Meine Frage an diejenigen, die soetwas schonmal gemacht haben oder sich schonmal damit auseinandergesetzt haben, wie fange ich an. 
Ich bin für jeden positiven Post und Ratschläge dankbar. Leute, die einfach mal ihren demotivierenden Senf dazugeben wollen, lassen dies bitte und schreiben einfach nix.


----------



## Clubkatze (22. Juli 2004)

Erstmal ne grundlegende Frage eines Unwissenden: Was is´n "Woltlab"?


----------



## zirag (22. Juli 2004)

http://www.woltlab.de/products/index.php 



> Das WoltLab Burning Board 2 ist die Forensoftware für jeden Einsatz.
> 
> Mit Leichtigkeit bestimmen Sie, wie Ihr Forum aussehen soll. Sie können das Forum im Layout Ihrer Homepage darstellen und jederzeit den Funktionsumfang verändern. Dadurch haben Sie die Möglichkeit, Ihr Forum individuell an Ihre Bedürfnisse anzupassen.



mfg ZiRaG


----------



## Markus Kolletzky (22. Juli 2004)

Hallo,

Meiner Erfahrung nach, ist der Großteil des WBB-Designs über CSS geregelt.
Von daher sind die einzigen, wirklich arbeitsintensiven Aufgaben, der Erstellung
der Buttons gewidmet.
Am Besten, Du machst Dir vorher ein Bild von den gewünschten Tabellen(-kopf)farben
und vom restlichen Farbaufbau des Forums und gestaltest daraufhin Deine Buttons.

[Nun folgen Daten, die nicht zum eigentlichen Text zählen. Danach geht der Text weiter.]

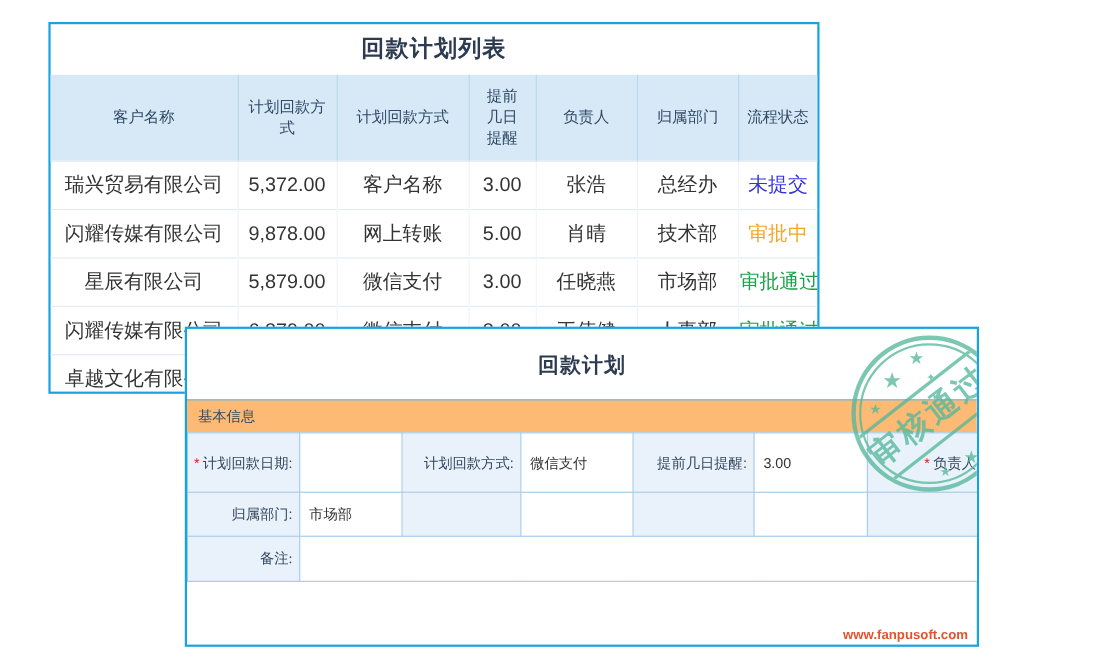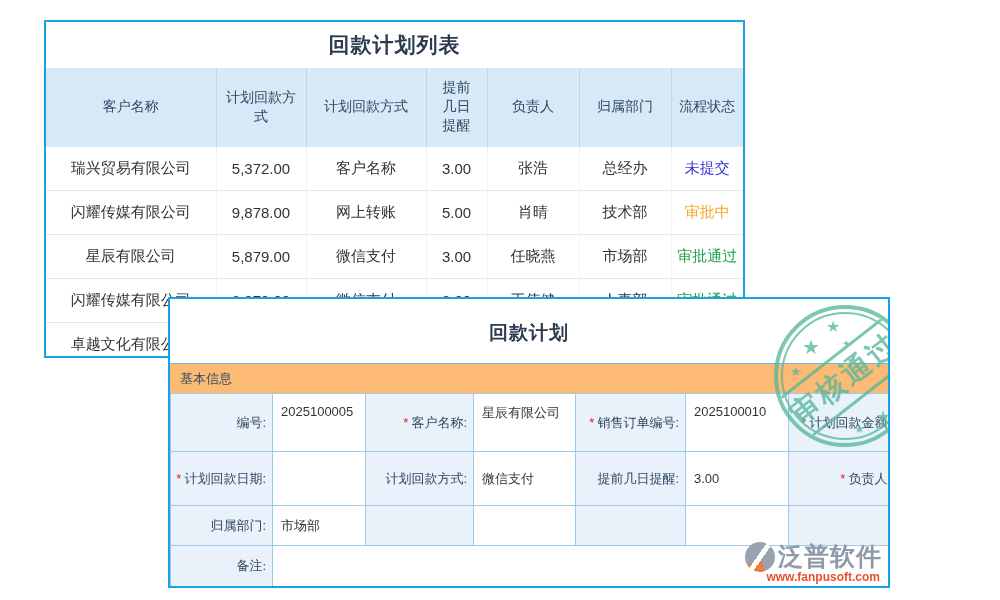--- a/index.html
+++ b/index.html
@@ -20,21 +20,21 @@
   table.list{width:697px;border-collapse:collapse;table-layout:fixed;}
   table.list th{
     height:78px;background:#d7e8f6;color:#2f4a66;font-weight:normal;
     font-size:14px;text-align:center;border-right:1px solid #bad5ec;
     padding:0 4px;box-sizing:border-box;
   }
   table.list th:last-child{border-right:none;}
   th .hdr-wrap{display:inline-block;line-height:19px;}
   th.col-days .hdr-wrap{max-width:32px;}
   table.list td{
-    height:41px;text-align:center;font-size:15px;color:#333333;
+    height:41px;text-align:center;font-size:18px;color:#333333;
     border-top:1px solid #dfeaf4;border-right:1px solid #eef4fa;
     overflow:hidden;white-space:nowrap;
   }
   table.list td:last-child{border-right:none;}
   .blue{color:#3d9bea;}
 
   
   .modal{
     position:absolute;left:168px;top:297px;width:722px;height:291px;
     border:2px solid #16a2e3;background:#ffffff;box-sizing:border-box;
@@ -183,30 +183,20 @@
       <col style="width:102px">
         <col style="width:93px">
         <col style="width:108px">
         <col style="width:102px">
       <col style="width:110px">
         <col style="width:103px">
         <col style="width:109px">
         <col style="width:79px">
     </colgroup>
     <tbody>
-        <tr class="fr1">
-      <td class="lbl"><span class="req"></span><span>编号:</span></td>
-      <td class="val">2025100005</td>
-      <td class="lbl"><span class="req">*</span><span>客户名称:</span></td>
-      <td class="val">星辰有限公司</td>
-      <td class="lbl"><span class="req">*</span><span>销售订单编号:</span></td>
-      <td class="val">2025100010</td>
-      <td class="lbl"><span class="req">*</span><span>计划回款金额:</span></td>
-      <td class="val">5,879.00</td>
-    </tr>
     <tr class="fr2">
       <td class="lbl"><span class="req">*</span><span>计划回款日期:</span></td>
       <td class="val"></td>
       <td class="lbl"><span class="req"></span><span>计划回款方式:</span></td>
       <td class="val">微信支付</td>
       <td class="lbl"><span class="req"></span><span>提前几日提醒:</span></td>
       <td class="val">3.00</td>
       <td class="lbl"><span class="req">*</span><span>负责人:</span></td>
       <td class="val">任晓燕</td>
     </tr>
@@ -235,19 +225,15 @@
     <span class="st st4">✦</span>
     <span class="st st5">★</span>
     <span class="st st6">★</span>
 
     <div class="stamp-band">
       <span>审核通过</span>
     </div>
   </div>
 
   <div class="logo">
-    <div class="logo-top">
-      <div class="logo-icon"></div>
-      <span class="logo-name">泛普软件</span>
-    </div>
     <span class="logo-url">www.fanpusoft.com</span>
   </div>
 </div>
 
 </body></html>

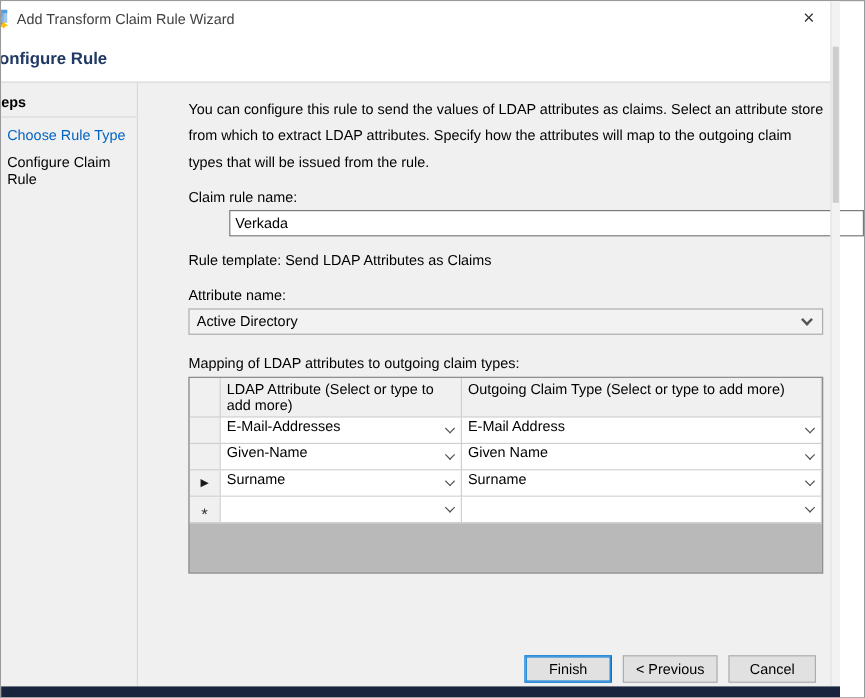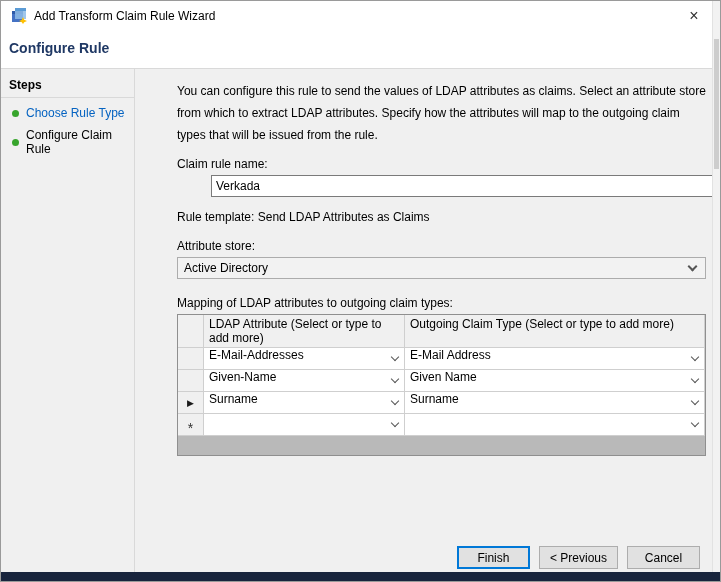--- a/index.html
+++ b/index.html
@@ -3,21 +3,21 @@
 <meta charset="utf-8">
 <style>
   * { box-sizing: border-box; margin: 0; padding: 0; }
   html,body { background:#dcdcdc; }
   body { font-family: "Liberation Sans", "DejaVu Sans", sans-serif; font-size: 12px; color:#000; }
   .window { position: relative; width: 721px; height: 582px; background:#fff; border:1px solid #9a9a9a; overflow:hidden; }
 
   
   .titlebar { position:absolute; top:0; left:0; right:0; height:30px; background:#fff; display:flex; align-items:center; padding:0 10px; gap:7px; }
   .app-icon { width:16px; height:16px; flex:none; }
-  .titlebar-title { font-size:12px; color:#000000; }
+  .titlebar-title { font-size:12px; color:#404040; }
   .close-btn { position:absolute; top:4px; right:15px; width:22px; height:22px; display:flex; align-items:center; justify-content:center; font-size:16px; color:#333; cursor:default; }
 
   
   .page-header { position:absolute; top:30px; left:0; right:8px; height:37px; background:#fff; }
   .page-title { position:absolute; left:8px; top:9px; font-size:14px; font-weight:bold; color:#1f3864; }
 
   
   .body { position:absolute; top:67px; left:0; right:0; bottom:9px; background:#f0f0f0; border-top:1px solid #d9d9d9; }
 
   
@@ -34,21 +34,21 @@
   .desc { font-size:12px; line-height:22px; margin-bottom:11px; }
   .field-label { font-size:12px; margin-bottom:4px; }
   .text-input { display:block; width:100%; height:22px; border:1px solid #7a7a7a; background:#fff;
                 font-family:"Liberation Sans", "DejaVu Sans", sans-serif; font-size:12px; padding:0 4px; margin-bottom:13px; outline:none;margin-left:34px; }
   .static-line { font-size:12px; margin-bottom:15px; }
   .combobox { height:22px; border:1px solid #acacac; background:#f2f2f2; display:flex; align-items:center;
               justify-content:space-between; padding:0 9px 0 6px; margin-bottom:17px; cursor:default; }
   .chevron { width:7px; height:7px; border-right:2px solid #555; border-bottom:2px solid #555; transform:rotate(45deg); margin-top:-4px; flex:none; }
 
   
-  .grid { border:1px solid #8f8f8f; background:#b9b9b9; height:142px; overflow:hidden; }
+  .grid { border:1px solid #8f8f8f; background:#b9b9b9; height:164px; overflow:hidden; }
   .g-header { display:flex; height:33px; }
   .g-row { display:flex; height:22px; }
   .g-sel { width:26px; flex:none; background:#f0f0f0; border-right:1px solid #cfcfcf; border-bottom:1px solid #cfcfcf;
            display:flex; align-items:center; justify-content:center; }
   .g-h { background:#f0f0f0; border-right:1px solid #cfcfcf; border-bottom:1px solid #cfcfcf; padding:2px 5px;
          font-size:12px; line-height:14px; overflow:hidden; white-space:normal; }
   .g-c1 { width:201px; flex:none; }
   .g-c2 { flex:1; }
   .g-cell { background:#fff; border-right:1px solid #cfcfcf; border-bottom:1px solid #cfcfcf; position:relative;
             display:flex; align-items:flex-start; padding:0 20px 0 5px; font-size:12px; overflow:hidden; white-space:nowrap; cursor:default; }
@@ -105,21 +105,21 @@
     </div>
 
     <div class="main">
       <div class="desc">You can configure this rule to send the values of LDAP attributes as claims. Select an attribute store from which to extract LDAP attributes. Specify how the attributes will map to the outgoing claim types that will be issued from the rule.</div>
 
       <div class="field-label">Claim rule name:</div>
       <input class="text-input" type="text" autofocus="" value="Verkada" style="">
 
       <div class="static-line">Rule template: Send LDAP Attributes as Claims</div>
 
-      <div class="field-label">Attribute store:</div>
+      <div class="field-label">Attribute name:</div>
       <div class="combobox">
         <span>Active Directory</span>
         <span class="chevron"></span>
       </div>
 
       <div class="field-label">Mapping of LDAP attributes to outgoing claim types:</div>
 
       <div class="grid">
         <div class="g-header">
           <div class="g-sel g-h"></div>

Als kleines Sahne-bonbon sind dann natürlich die Smileys und evtl. Avatare 
design-technisch anzupassen.

Das wäre es erstmal, sollten noch Fragen offen sein, Willkommen zurück.

Gruss Markus


----------



## topf (23. Juli 2004)

Hmm, ja, da habe ich mir auch Gedanken zu gemacht. Mir ist eben aufgefallen, wie das mit dem Logo also dem Kopfteil aussieht. Welche Größe hat dieser, weiss das jemand?


----------



## ~SpArGs~ (23. Juli 2004)

Wie in jeder Boardsoftware sind dir Template mässig keine Grenzen gesetzt. Du brauchst dich also absolut nicht auf die Standardtemplates zu beschränken, was zu Begin aber sicher besser geeignet ist um eine Übersicht zu erlangen...


----------



## meilon (23. Juli 2004)

hi,
Ich habe ein Design gemacht! Dafür braucht man aber das Burningboard schon Installiert, damit man sich das Ergebnis immer mal wieder ansehen kann.
Am einfachsten geht es wohl, du lädst dir einen fertigen Style runter, einen solchen, wo Kopf- und Fußzeile schon so aussehen, wie es am Ende auch bei dir Aussehen soll. Dann überarbeitest du einfach nur noch die Bilder und die Stylegrundlagen im ACP und fertig ist's, aber das ict ja nicht so die feine Art!


----------